Menurut IMF, tindakan yang harus segera diambil untuk mengatasi krisis moneter 1998 adalah menyelesaikan masalah utang swasta luar negeri dan memperbaiki kinerja perbankan nasional. IMF juga berupaya mengembalikan kepercayaan masyarakat dalam dan luar negeri terhadap ekonomi Indonesia, menstabilkan nilai tukar rupiah, serta mengembalikan stabilitas sosial dan politik.

Strategi pemulihan IMF fokus pada mengembalikan kepercayaan pada mata uang rupiah dengan membuatnya menjadi menarik. Pusat dari setiap program pemulihan ekonomi adalah restrukturisasi sektor keuangan.

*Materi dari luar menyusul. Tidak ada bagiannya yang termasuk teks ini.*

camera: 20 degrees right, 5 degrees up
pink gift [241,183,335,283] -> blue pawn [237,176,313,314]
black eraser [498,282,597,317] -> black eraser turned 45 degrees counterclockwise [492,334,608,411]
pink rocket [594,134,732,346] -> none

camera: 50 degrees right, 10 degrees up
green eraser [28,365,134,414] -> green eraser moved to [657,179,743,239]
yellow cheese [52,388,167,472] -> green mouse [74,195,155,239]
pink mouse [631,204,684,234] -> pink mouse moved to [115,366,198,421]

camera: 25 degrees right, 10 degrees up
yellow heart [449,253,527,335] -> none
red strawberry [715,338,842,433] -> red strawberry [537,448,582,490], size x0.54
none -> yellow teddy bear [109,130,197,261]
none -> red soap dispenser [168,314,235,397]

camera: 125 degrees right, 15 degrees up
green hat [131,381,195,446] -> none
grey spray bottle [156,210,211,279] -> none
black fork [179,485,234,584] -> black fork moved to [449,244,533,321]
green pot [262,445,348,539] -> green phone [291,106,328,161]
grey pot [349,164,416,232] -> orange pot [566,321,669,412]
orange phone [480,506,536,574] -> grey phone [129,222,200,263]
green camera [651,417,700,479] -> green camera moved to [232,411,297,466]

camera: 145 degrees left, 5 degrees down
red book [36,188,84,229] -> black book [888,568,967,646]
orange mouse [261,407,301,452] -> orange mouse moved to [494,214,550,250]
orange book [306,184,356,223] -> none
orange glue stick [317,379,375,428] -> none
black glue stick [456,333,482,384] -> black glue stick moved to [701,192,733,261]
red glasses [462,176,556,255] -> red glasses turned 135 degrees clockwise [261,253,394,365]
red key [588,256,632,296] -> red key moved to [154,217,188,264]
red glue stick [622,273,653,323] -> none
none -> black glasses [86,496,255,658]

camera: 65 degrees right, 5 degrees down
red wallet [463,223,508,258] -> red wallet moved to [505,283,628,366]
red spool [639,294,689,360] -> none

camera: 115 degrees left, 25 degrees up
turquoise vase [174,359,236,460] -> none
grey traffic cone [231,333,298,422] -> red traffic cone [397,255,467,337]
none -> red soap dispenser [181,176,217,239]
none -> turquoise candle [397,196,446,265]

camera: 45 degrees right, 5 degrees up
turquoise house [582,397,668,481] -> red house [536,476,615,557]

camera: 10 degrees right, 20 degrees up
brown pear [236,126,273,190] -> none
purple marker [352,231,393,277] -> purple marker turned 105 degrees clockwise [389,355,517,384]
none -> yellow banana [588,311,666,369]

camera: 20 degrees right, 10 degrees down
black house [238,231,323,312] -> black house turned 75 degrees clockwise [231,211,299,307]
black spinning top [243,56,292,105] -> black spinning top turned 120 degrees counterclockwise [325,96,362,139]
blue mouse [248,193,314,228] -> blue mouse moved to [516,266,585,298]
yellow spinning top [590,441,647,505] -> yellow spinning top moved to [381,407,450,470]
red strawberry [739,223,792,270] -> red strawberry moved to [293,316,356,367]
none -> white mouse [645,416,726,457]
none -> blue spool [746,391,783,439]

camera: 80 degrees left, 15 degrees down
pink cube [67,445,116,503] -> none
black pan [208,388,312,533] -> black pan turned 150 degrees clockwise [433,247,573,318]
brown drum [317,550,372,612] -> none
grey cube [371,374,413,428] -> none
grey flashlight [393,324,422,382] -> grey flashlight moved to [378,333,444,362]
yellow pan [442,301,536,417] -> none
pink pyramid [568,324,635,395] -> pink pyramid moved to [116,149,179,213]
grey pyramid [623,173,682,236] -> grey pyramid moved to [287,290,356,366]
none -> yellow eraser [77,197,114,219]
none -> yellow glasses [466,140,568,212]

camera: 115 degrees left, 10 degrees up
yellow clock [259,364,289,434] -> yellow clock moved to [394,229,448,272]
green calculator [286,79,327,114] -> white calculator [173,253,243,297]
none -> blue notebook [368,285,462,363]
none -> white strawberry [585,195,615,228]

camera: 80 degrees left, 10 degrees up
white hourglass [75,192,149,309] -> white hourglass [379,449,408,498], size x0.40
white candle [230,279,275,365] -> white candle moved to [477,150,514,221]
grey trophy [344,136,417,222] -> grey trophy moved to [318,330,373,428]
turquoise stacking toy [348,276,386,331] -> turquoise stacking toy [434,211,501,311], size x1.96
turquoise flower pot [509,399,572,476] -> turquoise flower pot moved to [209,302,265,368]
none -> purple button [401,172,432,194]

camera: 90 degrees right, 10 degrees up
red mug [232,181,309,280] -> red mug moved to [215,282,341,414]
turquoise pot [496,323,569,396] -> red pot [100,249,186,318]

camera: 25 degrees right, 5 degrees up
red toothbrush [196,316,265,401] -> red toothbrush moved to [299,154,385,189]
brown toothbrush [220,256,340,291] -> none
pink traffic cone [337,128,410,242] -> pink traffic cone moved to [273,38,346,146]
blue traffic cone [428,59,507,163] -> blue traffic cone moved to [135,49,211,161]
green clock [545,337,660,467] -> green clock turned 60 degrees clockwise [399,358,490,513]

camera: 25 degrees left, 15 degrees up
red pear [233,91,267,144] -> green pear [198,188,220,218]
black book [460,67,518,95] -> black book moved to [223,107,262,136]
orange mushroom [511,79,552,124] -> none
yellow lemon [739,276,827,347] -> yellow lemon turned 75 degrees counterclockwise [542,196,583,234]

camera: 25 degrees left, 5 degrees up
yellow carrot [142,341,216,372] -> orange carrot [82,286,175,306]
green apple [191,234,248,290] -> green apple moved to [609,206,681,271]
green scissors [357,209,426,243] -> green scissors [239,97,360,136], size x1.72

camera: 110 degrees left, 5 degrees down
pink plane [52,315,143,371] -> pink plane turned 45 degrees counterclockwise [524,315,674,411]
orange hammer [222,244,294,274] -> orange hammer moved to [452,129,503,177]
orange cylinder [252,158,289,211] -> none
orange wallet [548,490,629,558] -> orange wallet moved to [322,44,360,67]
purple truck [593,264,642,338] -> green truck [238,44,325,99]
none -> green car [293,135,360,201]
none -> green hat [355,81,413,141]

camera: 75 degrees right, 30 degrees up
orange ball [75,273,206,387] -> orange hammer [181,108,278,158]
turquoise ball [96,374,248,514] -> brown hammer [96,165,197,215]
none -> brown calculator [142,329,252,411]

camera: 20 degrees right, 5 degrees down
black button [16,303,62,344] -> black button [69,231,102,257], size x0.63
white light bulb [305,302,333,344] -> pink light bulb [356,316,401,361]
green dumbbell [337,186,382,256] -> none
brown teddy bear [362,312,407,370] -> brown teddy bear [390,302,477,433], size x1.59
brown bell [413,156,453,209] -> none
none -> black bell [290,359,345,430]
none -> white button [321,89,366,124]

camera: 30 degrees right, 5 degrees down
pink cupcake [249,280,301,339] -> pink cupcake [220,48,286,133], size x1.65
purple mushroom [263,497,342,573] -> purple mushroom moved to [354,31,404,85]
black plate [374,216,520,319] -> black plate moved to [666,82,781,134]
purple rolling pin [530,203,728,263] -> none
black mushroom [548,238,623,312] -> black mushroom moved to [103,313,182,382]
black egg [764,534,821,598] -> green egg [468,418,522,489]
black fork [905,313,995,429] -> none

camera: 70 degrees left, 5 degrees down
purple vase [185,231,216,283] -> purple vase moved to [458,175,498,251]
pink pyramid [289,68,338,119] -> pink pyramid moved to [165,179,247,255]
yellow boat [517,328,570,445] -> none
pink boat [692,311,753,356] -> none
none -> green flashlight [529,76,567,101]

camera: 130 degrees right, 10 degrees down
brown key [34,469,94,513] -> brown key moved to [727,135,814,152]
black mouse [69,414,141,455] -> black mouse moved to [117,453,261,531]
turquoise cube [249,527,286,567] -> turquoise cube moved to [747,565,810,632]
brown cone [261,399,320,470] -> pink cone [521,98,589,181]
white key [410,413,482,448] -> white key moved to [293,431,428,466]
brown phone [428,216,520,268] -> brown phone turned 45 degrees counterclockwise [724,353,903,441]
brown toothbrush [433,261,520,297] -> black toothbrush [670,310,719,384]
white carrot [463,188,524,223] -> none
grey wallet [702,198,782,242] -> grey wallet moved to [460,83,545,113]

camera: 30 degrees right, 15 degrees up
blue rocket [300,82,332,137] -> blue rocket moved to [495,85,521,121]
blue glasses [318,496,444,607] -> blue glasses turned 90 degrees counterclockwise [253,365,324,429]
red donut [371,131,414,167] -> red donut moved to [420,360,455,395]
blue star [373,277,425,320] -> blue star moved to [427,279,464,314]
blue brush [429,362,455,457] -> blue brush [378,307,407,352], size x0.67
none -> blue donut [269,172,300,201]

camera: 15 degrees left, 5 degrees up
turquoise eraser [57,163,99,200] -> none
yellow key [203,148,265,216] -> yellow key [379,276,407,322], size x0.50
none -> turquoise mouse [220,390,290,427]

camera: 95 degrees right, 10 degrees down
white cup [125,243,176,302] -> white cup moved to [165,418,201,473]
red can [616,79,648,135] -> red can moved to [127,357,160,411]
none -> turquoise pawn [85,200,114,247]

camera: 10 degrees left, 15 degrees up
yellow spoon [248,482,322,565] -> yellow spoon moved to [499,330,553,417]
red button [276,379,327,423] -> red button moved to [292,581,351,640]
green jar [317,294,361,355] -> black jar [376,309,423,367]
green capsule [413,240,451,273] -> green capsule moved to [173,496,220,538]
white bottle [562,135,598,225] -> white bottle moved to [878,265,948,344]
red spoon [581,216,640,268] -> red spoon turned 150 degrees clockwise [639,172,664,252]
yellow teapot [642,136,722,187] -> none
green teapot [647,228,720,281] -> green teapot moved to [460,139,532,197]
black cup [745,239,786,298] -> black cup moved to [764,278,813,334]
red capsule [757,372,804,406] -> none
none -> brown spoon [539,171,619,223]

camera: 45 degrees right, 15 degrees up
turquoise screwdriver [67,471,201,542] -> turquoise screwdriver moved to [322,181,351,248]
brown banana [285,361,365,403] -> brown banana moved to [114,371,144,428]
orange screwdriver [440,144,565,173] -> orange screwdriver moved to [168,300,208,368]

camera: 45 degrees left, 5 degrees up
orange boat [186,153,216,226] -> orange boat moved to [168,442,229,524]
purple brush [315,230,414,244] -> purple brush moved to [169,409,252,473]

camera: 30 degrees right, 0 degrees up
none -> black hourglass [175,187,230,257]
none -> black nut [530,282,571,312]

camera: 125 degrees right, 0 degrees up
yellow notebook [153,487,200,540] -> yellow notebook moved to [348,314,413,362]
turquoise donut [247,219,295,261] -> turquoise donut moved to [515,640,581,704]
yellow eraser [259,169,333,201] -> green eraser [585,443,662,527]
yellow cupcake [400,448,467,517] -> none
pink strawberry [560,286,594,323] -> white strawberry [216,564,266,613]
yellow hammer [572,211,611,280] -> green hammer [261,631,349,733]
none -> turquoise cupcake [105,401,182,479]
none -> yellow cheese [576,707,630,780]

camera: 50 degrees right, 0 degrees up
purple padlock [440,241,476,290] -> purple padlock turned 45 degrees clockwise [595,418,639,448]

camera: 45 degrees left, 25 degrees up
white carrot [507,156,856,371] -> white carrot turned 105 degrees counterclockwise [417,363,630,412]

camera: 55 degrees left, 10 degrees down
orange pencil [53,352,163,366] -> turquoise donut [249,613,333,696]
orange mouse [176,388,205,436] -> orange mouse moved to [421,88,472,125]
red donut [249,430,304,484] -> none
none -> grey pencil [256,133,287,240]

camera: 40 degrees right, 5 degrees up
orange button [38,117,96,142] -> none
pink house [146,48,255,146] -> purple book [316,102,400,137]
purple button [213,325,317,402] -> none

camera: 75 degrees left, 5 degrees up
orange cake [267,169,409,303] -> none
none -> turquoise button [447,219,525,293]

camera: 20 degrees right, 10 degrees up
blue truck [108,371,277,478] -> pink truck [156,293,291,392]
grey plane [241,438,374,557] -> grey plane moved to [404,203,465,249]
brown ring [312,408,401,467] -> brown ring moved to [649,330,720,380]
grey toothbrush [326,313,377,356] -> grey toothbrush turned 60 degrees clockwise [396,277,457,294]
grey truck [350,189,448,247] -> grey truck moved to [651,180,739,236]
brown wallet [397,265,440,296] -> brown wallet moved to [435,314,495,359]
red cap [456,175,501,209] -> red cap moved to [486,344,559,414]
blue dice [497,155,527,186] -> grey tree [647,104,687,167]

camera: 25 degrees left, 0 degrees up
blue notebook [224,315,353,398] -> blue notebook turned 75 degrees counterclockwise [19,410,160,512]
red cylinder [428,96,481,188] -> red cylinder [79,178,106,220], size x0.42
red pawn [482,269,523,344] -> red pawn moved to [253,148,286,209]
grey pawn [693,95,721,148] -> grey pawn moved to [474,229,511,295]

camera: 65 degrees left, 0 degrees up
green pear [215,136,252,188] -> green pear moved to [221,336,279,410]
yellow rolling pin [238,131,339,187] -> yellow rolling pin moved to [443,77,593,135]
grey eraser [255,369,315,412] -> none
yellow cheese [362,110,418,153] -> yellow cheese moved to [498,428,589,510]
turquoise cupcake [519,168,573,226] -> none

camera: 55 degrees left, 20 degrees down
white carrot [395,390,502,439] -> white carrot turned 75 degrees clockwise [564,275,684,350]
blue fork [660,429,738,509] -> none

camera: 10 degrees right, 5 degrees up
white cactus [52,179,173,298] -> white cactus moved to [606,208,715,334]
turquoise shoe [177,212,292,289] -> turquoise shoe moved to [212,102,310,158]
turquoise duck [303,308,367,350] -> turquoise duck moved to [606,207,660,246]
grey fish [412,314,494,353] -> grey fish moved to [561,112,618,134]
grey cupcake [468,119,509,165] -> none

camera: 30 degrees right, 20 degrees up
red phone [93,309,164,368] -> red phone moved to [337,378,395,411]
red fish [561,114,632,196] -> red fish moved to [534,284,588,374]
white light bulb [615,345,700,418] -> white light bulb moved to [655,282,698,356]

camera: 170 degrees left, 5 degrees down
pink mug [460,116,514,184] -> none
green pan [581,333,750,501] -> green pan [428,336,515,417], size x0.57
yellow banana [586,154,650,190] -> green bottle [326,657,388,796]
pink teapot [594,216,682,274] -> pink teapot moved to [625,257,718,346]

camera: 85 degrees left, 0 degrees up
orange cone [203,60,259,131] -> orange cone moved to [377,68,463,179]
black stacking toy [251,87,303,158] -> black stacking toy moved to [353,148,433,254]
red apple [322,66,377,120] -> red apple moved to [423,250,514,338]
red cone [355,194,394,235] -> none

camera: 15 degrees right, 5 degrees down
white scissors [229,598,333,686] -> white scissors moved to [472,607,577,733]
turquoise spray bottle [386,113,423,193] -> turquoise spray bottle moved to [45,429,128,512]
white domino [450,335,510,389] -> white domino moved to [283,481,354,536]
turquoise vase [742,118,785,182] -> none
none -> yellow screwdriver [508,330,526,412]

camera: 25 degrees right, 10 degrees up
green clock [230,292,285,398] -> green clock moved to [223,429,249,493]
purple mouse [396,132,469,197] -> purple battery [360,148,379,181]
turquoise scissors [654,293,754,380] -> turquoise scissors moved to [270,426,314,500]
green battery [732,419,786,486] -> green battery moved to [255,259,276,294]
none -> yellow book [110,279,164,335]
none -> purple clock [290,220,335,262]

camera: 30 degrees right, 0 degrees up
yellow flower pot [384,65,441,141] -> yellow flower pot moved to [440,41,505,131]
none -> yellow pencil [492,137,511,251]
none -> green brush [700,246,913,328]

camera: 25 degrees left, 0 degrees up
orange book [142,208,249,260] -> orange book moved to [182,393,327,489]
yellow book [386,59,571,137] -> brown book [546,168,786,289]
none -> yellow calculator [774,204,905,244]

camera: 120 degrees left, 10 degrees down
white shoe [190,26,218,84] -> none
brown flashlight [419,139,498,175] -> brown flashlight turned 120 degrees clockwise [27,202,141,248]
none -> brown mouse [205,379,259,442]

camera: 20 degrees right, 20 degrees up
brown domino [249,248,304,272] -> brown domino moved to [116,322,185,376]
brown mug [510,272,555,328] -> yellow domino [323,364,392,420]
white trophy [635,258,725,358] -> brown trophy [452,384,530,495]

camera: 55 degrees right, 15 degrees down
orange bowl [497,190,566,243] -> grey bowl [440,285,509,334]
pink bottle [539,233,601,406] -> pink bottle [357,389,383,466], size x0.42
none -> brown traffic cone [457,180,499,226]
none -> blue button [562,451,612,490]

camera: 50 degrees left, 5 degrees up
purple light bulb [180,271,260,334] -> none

Seiring dengan diterapkannya kebijakan larangan ekspor mineral untuk mendorong program hilirisasi, IMF menyarankan agar kebijakan tersebut dihentikan. Kritik ini terungkap dalam laporan hasil konsultasi tahunan IMF dengan Indonesia.

Dalam dokumen IMF Executive Board Concludes 2023 Article IV Consultation with Indonesia, IMF memberikan catatan khusus terkait rencana penghiliran nikel di Indonesia. IMF menekankan perlunya analisis biaya dan manfaat yang lebih lanjut serta mempertimbangkan dampaknya terhadap wilayah lain.

Dalam dokumen yang dirilis pada 25 Juni 2023 lalu itu, IMF menyarankan agar larangan ekspor mineral, terutama nikel, dievaluasi ulang dengan mempertimbangkan dampaknya yang masih minim terhadap pembukaan lapangan kerja dan potensi kehilangan pendapatan negara dari insentif fiskal yang diberikan untuk sektor tersebut.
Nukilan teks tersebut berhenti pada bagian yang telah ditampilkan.